The New Brighton City Council unanimously accepted a bid and awarded a contract June 27 for the 2017 street improvement project plans and construction is beginning sometime this July.

The council approved final plans and specifications in April, and authorized staff to advertise for bids. Six bids were received and although all six bids were below the estimate, city staff recommended that the council award the contract to T.A. Schifsky & Sons Inc., in the amount of $1,115,132.10. The original engineers estimate was $1,600,000.

“There are quite a bit of saving with the project as bid this year,” Craig Schlichting, Director of Community Assets and Development. “We believe that is based on the bituminous prices being quite lower than what we expected and the difficulty of this project is quite a bit easier than what we have had in the last two years.”

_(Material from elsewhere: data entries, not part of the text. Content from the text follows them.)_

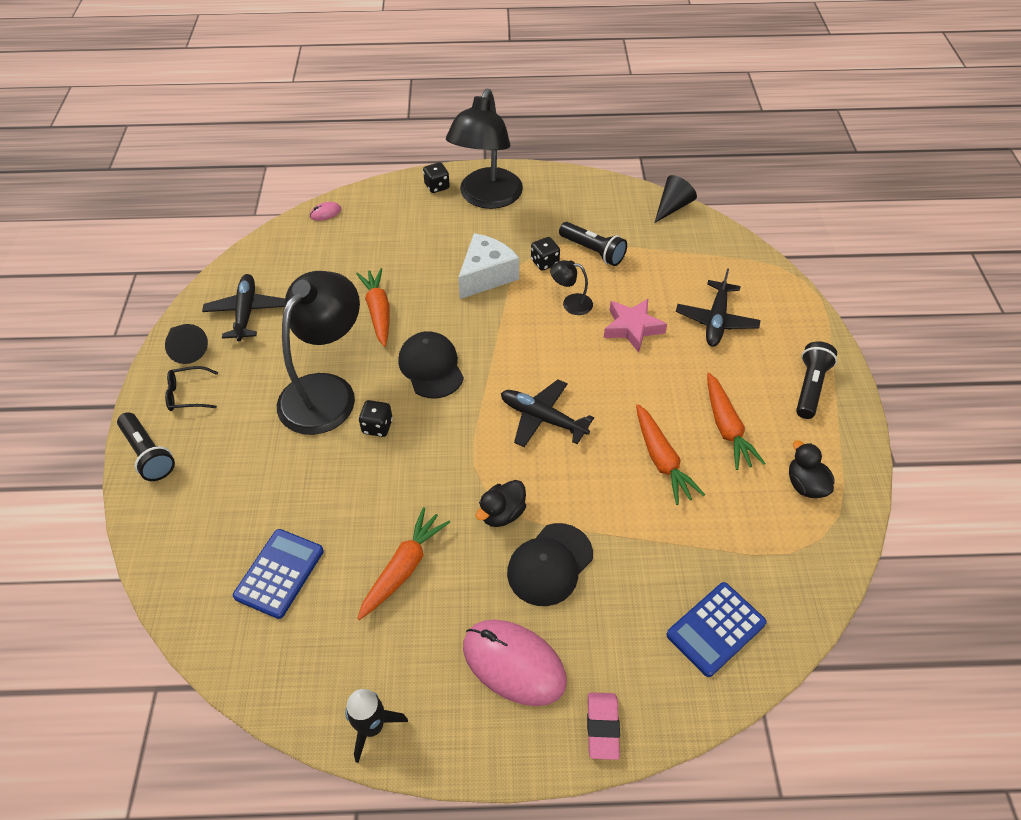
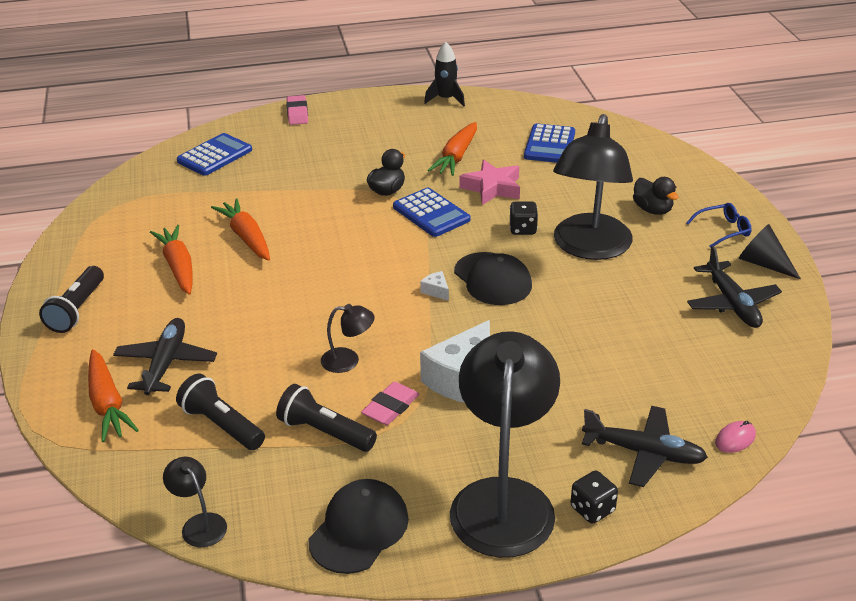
camera: 170 degrees right, 15 degrees down
(149, 454) = (716, 190): black flashlight -> black flashlight (221, 425)
(188, 394) = (723, 230): black glasses -> blue glasses
(378, 311) = (580, 323): orange carrot -> orange carrot (108, 404)
(462, 466) = (431, 213): none -> blue calculator
(485, 361) = (436, 291): none -> white cheese
(513, 663) = (360, 128): pink mouse -> none
(543, 418) = (363, 252): black plane -> black plane (643, 452)
(544, 262) = (390, 407): black dice -> pink eraser
(550, 564) = (342, 170): black cap -> black cap (359, 529)
(632, 328) = (271, 343): pink star -> pink star (492, 188)
(672, 207) = (199, 524): black cone -> black lamp
(805, 485) = (114, 236): black duck -> black duck (652, 210)

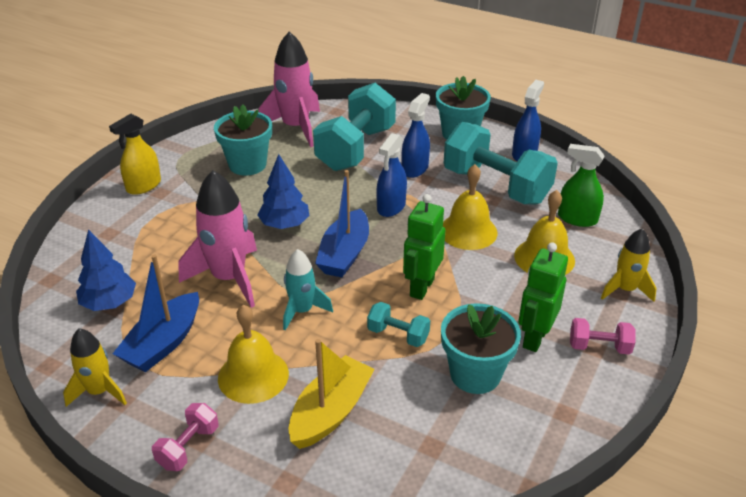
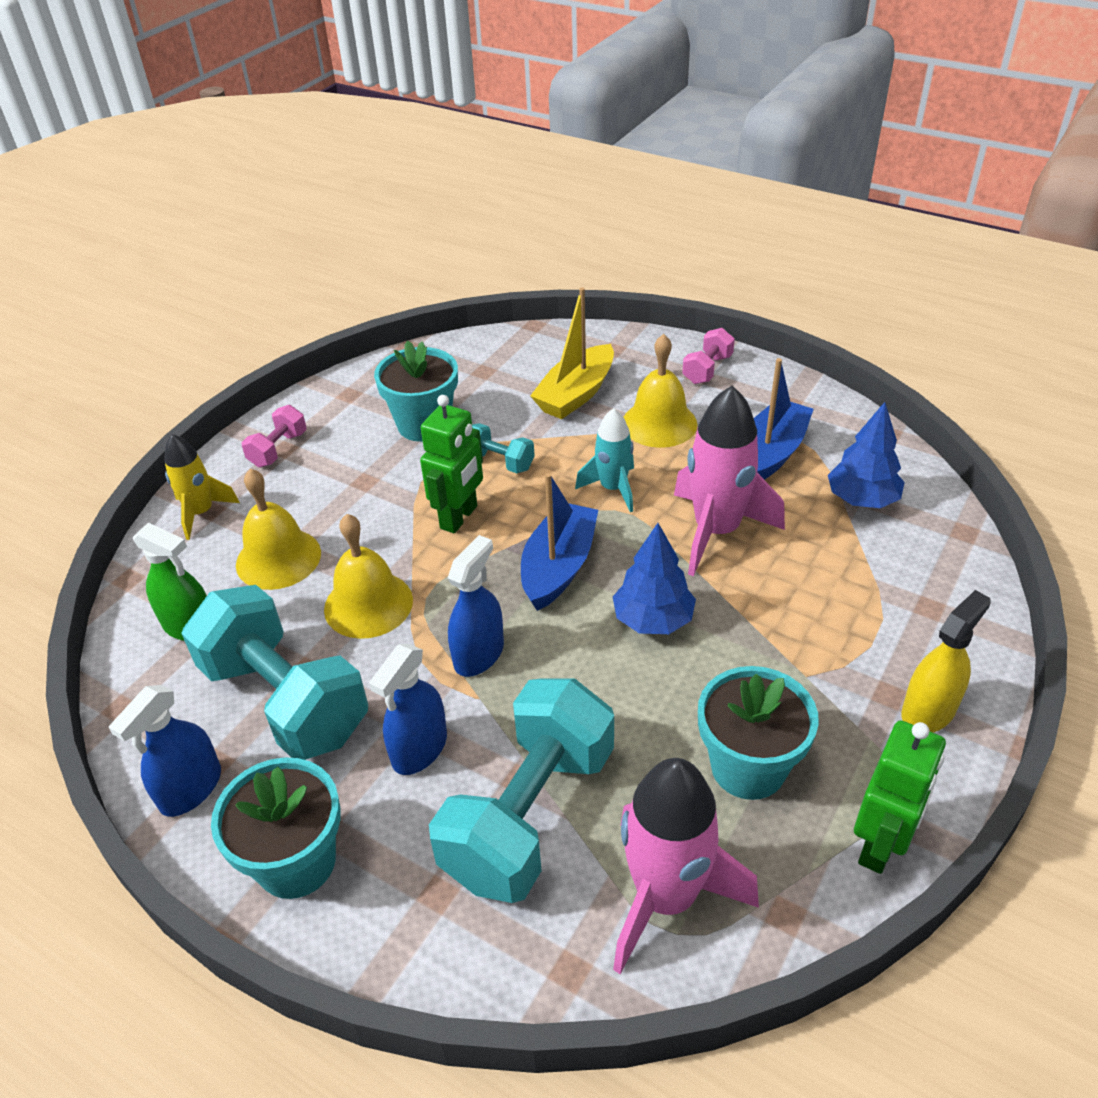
camera: 175 degrees left, 5 degrees up
(99, 391) = (817, 410): yellow rocket -> none
(534, 338) = (344, 458): green robot -> green robot (880, 845)
(599, 347) = (278, 449): pink dumbbell -> pink dumbbell turned 75 degrees counterclockwise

This project consists of the reconstruction of approximately 1.4 miles of residential streets by the removal of the existing bituminous surfacing, removal and replacement of broken or settled sections of concrete curb and gutter, storm sewer construction, hydrant and valve replacement, street excavation and grading, aggregate base, bituminous surfacing, and boulevard repair improvements.

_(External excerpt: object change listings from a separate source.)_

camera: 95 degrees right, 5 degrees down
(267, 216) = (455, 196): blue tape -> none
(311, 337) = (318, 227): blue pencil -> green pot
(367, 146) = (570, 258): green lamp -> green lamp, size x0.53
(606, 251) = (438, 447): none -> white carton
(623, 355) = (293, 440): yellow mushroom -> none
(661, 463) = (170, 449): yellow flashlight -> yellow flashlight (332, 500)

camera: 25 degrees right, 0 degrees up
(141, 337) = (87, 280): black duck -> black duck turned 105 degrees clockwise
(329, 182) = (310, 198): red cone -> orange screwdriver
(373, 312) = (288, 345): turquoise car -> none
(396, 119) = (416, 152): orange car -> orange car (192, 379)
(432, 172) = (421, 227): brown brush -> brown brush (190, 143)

Streets were selected based on their age and condition.

Streets affected in this summer’s program include:

• Forest Dale Road from Silver Lake Road to Redwood Lane

• Redwood lane from 5th Street NW to cul-de-sac

• 8th Street NW from Redwood Lane to cul-de-sac

• Seminary Drive from Stinson Boulevard to cul-de-sac

• Yankton College Lane from 5th Street NW to Seminary Drive

• Mission House Lane from 5th Street NW to Seminary Drive

• Mission Court from Mission House Lane to cul-de-sac

• 12th Avenue NW from County Road E to cul-de-sac

• Wedgewood Court from County Road E to cul-de-sac

Forest Dale Road west of Redwood Lane, and Mimosa Lane were in the original plan outline but the condition of the streets exceeded the city’s expectations so improvements are being deferred until 2022 and 2035.

Neighborhood impact

In a previous council meeting Schlichting stated that access to property, mail and garbage during the project will be provided to all those residents within the project corridor throughout the project with the exception of when an open utility trench is in front of the residence’s house or when paving operations are taking place.

Impacts to private properties including landscaping, trees, sod and irrigation will be replaced by the city.


Twenty-five percent of the funding for this project will come from special assessments. Each of the 136 properties affected by the project will be assessed approximately $2,049 for engineering, legal, soil borings, testing, and construction costs.

“We were happy with the bids we received but until the project is done the final costs are unknown but we anticipate the assessments coming in the estimated rate or less,” said Schlichting.

Additional funding for the project will come through a combination of general taxes, municipal state aid funds, and utility improvement funds.

The project is expected to be complete by October 31.